### [What is being asked]
Your task is to gather the lines below that hold the string "candle".
== Entries shown ==
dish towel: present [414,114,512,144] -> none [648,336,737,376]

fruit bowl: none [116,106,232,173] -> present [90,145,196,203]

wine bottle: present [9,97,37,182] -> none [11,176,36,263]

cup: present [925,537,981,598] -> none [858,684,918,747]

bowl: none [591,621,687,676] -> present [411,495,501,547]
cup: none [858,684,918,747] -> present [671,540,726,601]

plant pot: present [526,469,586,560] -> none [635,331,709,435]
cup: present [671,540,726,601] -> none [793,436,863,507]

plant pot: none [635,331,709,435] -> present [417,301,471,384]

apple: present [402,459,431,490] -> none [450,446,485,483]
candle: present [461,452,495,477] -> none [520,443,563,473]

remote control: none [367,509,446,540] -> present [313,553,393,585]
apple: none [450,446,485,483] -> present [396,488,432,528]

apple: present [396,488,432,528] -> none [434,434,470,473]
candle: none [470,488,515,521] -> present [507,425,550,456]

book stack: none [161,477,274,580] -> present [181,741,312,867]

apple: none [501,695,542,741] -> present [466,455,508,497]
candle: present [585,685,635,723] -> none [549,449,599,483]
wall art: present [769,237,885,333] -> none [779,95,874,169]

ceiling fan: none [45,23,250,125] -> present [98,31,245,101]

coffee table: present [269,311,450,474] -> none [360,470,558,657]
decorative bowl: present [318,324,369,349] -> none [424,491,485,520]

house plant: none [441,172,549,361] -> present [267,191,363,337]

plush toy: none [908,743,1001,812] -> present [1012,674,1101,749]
===
### [Written response]
candle: present [461,452,495,477] -> none [520,443,563,473]
candle: none [470,488,515,521] -> present [507,425,550,456]
candle: present [585,685,635,723] -> none [549,449,599,483]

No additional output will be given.